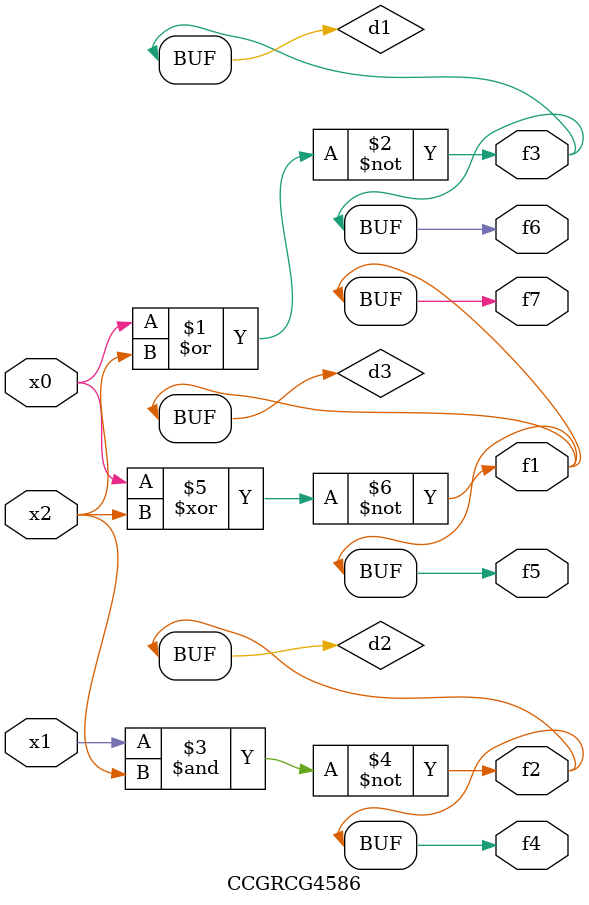
<source format=v>
module CCGRCG4586(
	input x0, x1, x2,
	output f1, f2, f3, f4, f5, f6, f7
);

	wire d1, d2, d3;

	nor (d1, x0, x2);
	nand (d2, x1, x2);
	xnor (d3, x0, x2);
	assign f1 = d3;
	assign f2 = d2;
	assign f3 = d1;
	assign f4 = d2;
	assign f5 = d3;
	assign f6 = d1;
	assign f7 = d3;
endmodule

</source>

+ + +

TASK PROMPT:
Each line in the listing above that includes "assign" is to be copied.

SOLUTION TO THE EXERCISE:
	assign f1 = d3;
	assign f2 = d2;
	assign f3 = d1;
	assign f4 = d2;
	assign f5 = d3;
	assign f6 = d1;
	assign f7 = d3;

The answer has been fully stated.